**What needs to be done**. Can you give every line of the data below as a JSON list of strings, one string per line, with blank lines and the pictures left out?

Collection entries
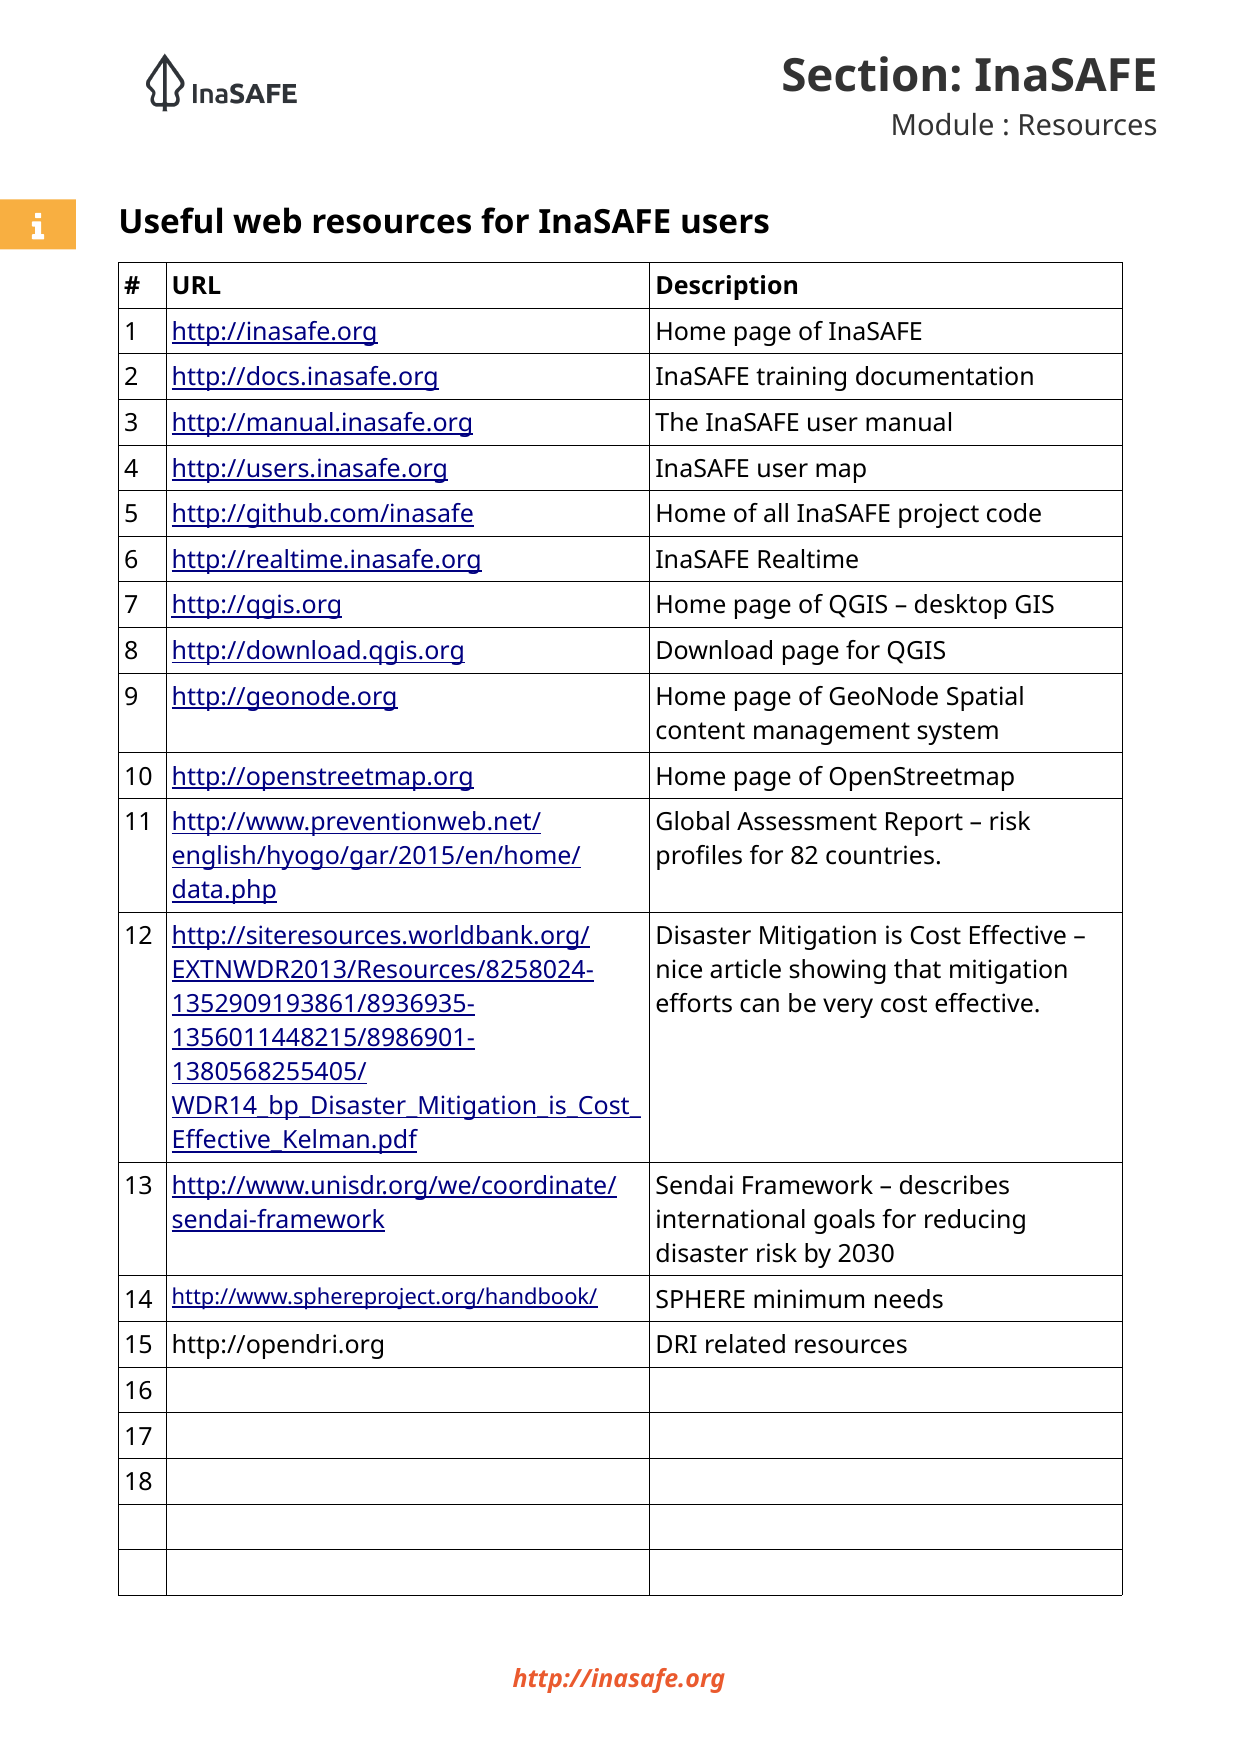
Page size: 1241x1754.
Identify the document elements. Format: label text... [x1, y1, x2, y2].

table_cell The InaSAFE user manual [650, 400, 1122, 444]
table_cell 11 [119, 799, 166, 912]
table_cell 9 [119, 674, 166, 752]
table_cell InaSAFE training documentation [650, 354, 1122, 399]
table_cell 2 [119, 354, 166, 399]
table_cell http://opendri.org [167, 1322, 649, 1367]
table_cell Home of all InaSAFE project code [650, 491, 1122, 536]
table_cell http://manual.inasafe.org [167, 400, 649, 444]
table_cell http://realtime.inasafe.org [167, 537, 649, 581]
table_cell [167, 1413, 649, 1458]
table_cell SPHERE minimum needs [650, 1276, 1122, 1321]
table_cell 3 [119, 400, 166, 444]
table_cell 5 [119, 491, 166, 536]
table_cell Sendai Framework – describes international goals for reducing disaster risk by 2030 [650, 1163, 1122, 1275]
table_header # [119, 263, 166, 308]
table_cell 18 [119, 1459, 166, 1503]
table_cell 4 [119, 446, 166, 490]
table_cell [650, 1459, 1122, 1503]
subtitle Useful web resources for InaSAFE users [118, 198, 1122, 243]
table_cell http://users.inasafe.org [167, 446, 649, 490]
table_cell Home page of OpenStreetmap [650, 753, 1122, 798]
table_cell [119, 1550, 166, 1595]
table_cell [650, 1368, 1122, 1412]
table_cell http://siteresources.worldbank.org/EXTNWDR2013/Resources/8258024-1352909193861/8936935-1356011448215/8986901-1380568255405/WDR14_bp_Disaster_Mitigation_is_Cost_Effective_Kelman.pdf [167, 913, 649, 1162]
table_cell http://openstreetmap.org [167, 753, 649, 798]
table_cell 7 [119, 582, 166, 627]
table_cell http://download.qgis.org [167, 628, 649, 673]
table_cell DRI related resources [650, 1322, 1122, 1367]
table_cell http://www.unisdr.org/we/coordinate/sendai-framework [167, 1163, 649, 1275]
table_cell 6 [119, 537, 166, 581]
table_cell 8 [119, 628, 166, 673]
table_cell InaSAFE user map [650, 446, 1122, 490]
table_cell 15 [119, 1322, 166, 1367]
table_header Description [650, 263, 1122, 308]
table_cell http://inasafe.org [167, 309, 649, 353]
table_cell http://www.sphereproject.org/handbook/ [167, 1276, 649, 1321]
table_cell 17 [119, 1413, 166, 1458]
table_cell [650, 1413, 1122, 1458]
table_cell http://geonode.org [167, 674, 649, 752]
table_cell 12 [119, 913, 166, 1162]
table_cell http://github.com/inasafe [167, 491, 649, 536]
table_cell [167, 1505, 649, 1549]
table_cell [167, 1368, 649, 1412]
table_cell 13 [119, 1163, 166, 1275]
table_cell Home page of QGIS – desktop GIS [650, 582, 1122, 627]
table_header URL [167, 263, 649, 308]
table_cell http://www.preventionweb.net/english/hyogo/gar/2015/en/home/data.php [167, 799, 649, 912]
table_cell [119, 1505, 166, 1549]
table_cell Download page for QGIS [650, 628, 1122, 673]
table_cell 14 [119, 1276, 166, 1321]
picture [126, 35, 322, 131]
table_cell Disaster Mitigation is Cost Effective – nice article showing that mitigation efforts can be very cost effective. [650, 913, 1122, 1162]
table_cell Global Assessment Report – risk profiles for 82 countries. [650, 799, 1122, 912]
table_cell [650, 1550, 1122, 1595]
table_cell Home page of InaSAFE [650, 309, 1122, 353]
table_cell InaSAFE Realtime [650, 537, 1122, 581]
table_cell 1 [119, 309, 166, 353]
table_cell Home page of GeoNode Spatial content management system [650, 674, 1122, 752]
table_cell [167, 1550, 649, 1595]
table_cell [650, 1505, 1122, 1549]
table_cell 16 [119, 1368, 166, 1412]
table_cell http://docs.inasafe.org [167, 354, 649, 399]
table_cell [167, 1459, 649, 1503]
table_cell 10 [119, 753, 166, 798]
table_cell http://qgis.org [167, 582, 649, 627]
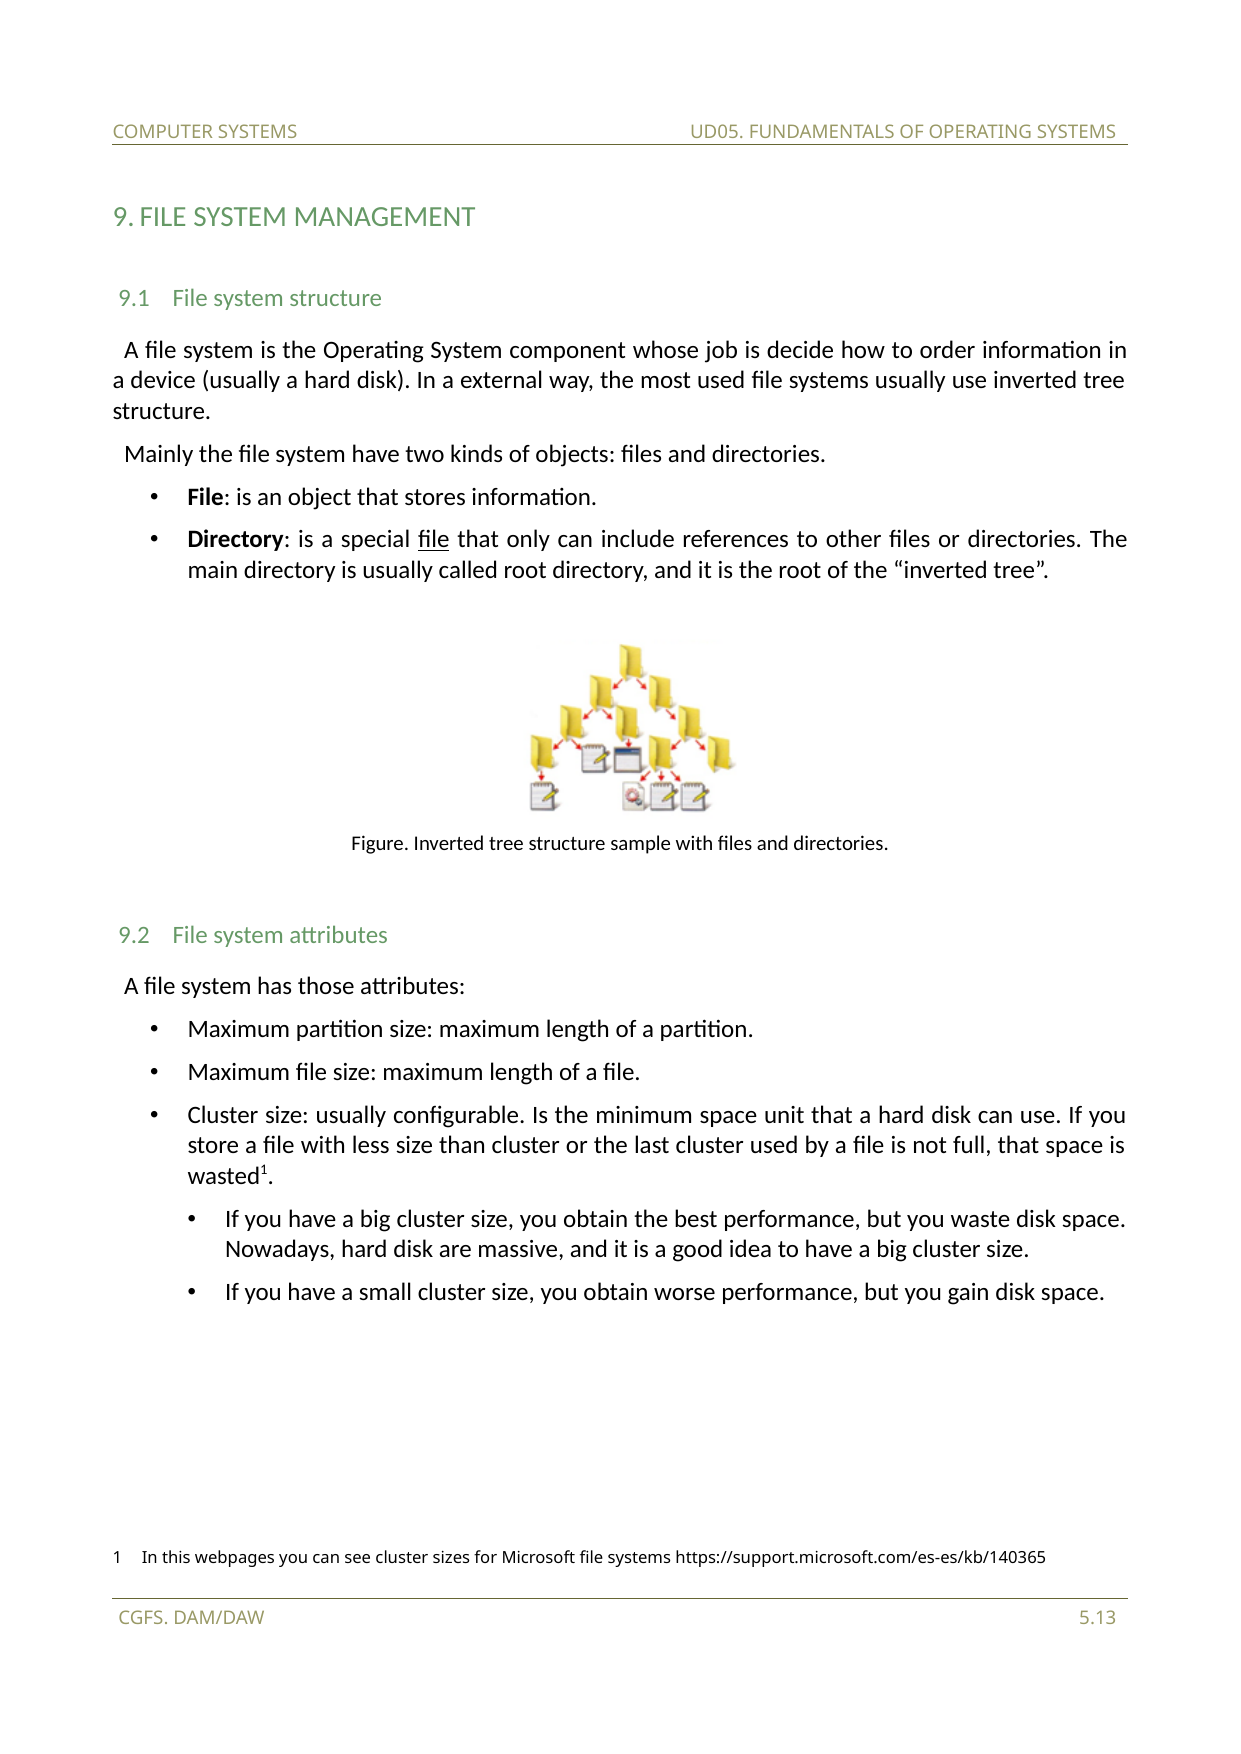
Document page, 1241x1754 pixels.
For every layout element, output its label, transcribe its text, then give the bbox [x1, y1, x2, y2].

**Response**.
[
  "Page size: 1241x1754.",
  "Identify the document elements. Format: label text... [x1, y1, x2, y2].",
  "table_cell The InaSAFE user manual [650, 400, 1122, 444]",
  "table_cell 11 [119, 799, 166, 912]",
  "table_cell 9 [119, 674, 166, 752]",
  "table_cell InaSAFE training documentation [650, 354, 1122, 399]",
  "table_cell 2 [119, 354, 166, 399]",
  "table_cell http://opendri.org [167, 1322, 649, 1367]",
  "table_cell Home of all InaSAFE project code [650, 491, 1122, 536]",
  "table_cell http://manual.inasafe.org [167, 400, 649, 444]",
  "table_cell http://realtime.inasafe.org [167, 537, 649, 581]",
  "table_cell [167, 1413, 649, 1458]",
  "table_cell SPHERE minimum needs [650, 1276, 1122, 1321]",
  "table_cell 3 [119, 400, 166, 444]",
  "table_cell 5 [119, 491, 166, 536]",
  "table_cell Sendai Framework – describes international goals for reducing disaster risk by 2030 [650, 1163, 1122, 1275]",
  "table_header # [119, 263, 166, 308]",
  "table_cell 18 [119, 1459, 166, 1503]",
  "table_cell 4 [119, 446, 166, 490]",
  "table_cell [650, 1459, 1122, 1503]",
  "subtitle Useful web resources for InaSAFE users [118, 198, 1122, 243]",
  "table_cell http://users.inasafe.org [167, 446, 649, 490]",
  "table_cell Home page of OpenStreetmap [650, 753, 1122, 798]",
  "table_cell [119, 1550, 166, 1595]",
  "table_cell [650, 1368, 1122, 1412]",
  "table_cell http://siteresources.worldbank.org/EXTNWDR2013/Resources/8258024-1352909193861/8936935-1356011448215/8986901-1380568255405/WDR14_bp_Disaster_Mitigation_is_Cost_Effective_Kelman.pdf [167, 913, 649, 1162]",
  "table_cell http://openstreetmap.org [167, 753, 649, 798]",
  "table_cell 7 [119, 582, 166, 627]",
  "table_cell http://download.qgis.org [167, 628, 649, 673]",
  "table_cell DRI related resources [650, 1322, 1122, 1367]",
  "table_cell http://www.unisdr.org/we/coordinate/sendai-framework [167, 1163, 649, 1275]",
  "table_cell 6 [119, 537, 166, 581]",
  "table_cell 8 [119, 628, 166, 673]",
  "table_cell InaSAFE user map [650, 446, 1122, 490]",
  "table_cell 15 [119, 1322, 166, 1367]",
  "table_header Description [650, 263, 1122, 308]",
  "table_cell http://inasafe.org [167, 309, 649, 353]",
  "table_cell http://www.sphereproject.org/handbook/ [167, 1276, 649, 1321]",
  "table_cell 17 [119, 1413, 166, 1458]",
  "table_cell [650, 1413, 1122, 1458]",
  "table_cell http://geonode.org [167, 674, 649, 752]",
  "table_cell 12 [119, 913, 166, 1162]",
  "table_cell http://github.com/inasafe [167, 491, 649, 536]",
  "table_cell [167, 1505, 649, 1549]",
  "table_cell [167, 1368, 649, 1412]",
  "table_cell 13 [119, 1163, 166, 1275]",
  "table_cell Home page of QGIS – desktop GIS [650, 582, 1122, 627]",
  "table_header URL [167, 263, 649, 308]",
  "table_cell http://www.preventionweb.net/english/hyogo/gar/2015/en/home/data.php [167, 799, 649, 912]",
  "table_cell [119, 1505, 166, 1549]",
  "table_cell Download page for QGIS [650, 628, 1122, 673]",
  "table_cell 14 [119, 1276, 166, 1321]",
  "picture [126, 35, 322, 131]",
  "table_cell Disaster Mitigation is Cost Effective – nice article showing that mitigation efforts can be very cost effective. [650, 913, 1122, 1162]",
  "table_cell Global Assessment Report – risk profiles for 82 countries. [650, 799, 1122, 912]",
  "table_cell [650, 1550, 1122, 1595]",
  "table_cell Home page of InaSAFE [650, 309, 1122, 353]",
  "table_cell InaSAFE Realtime [650, 537, 1122, 581]",
  "table_cell 1 [119, 309, 166, 353]",
  "table_cell Home page of GeoNode Spatial content management system [650, 674, 1122, 752]",
  "table_cell [167, 1550, 649, 1595]",
  "table_cell [650, 1505, 1122, 1549]",
  "table_cell 16 [119, 1368, 166, 1412]",
  "table_cell http://docs.inasafe.org [167, 354, 649, 399]",
  "table_cell [167, 1459, 649, 1503]",
  "table_cell 10 [119, 753, 166, 798]",
  "table_cell http://qgis.org [167, 582, 649, 627]",
  "Document page, 1241x1754 pixels.",
  "For every layout element, output its label, transcribe its text, then give the bbox [x1, y1, x2, y2]."
]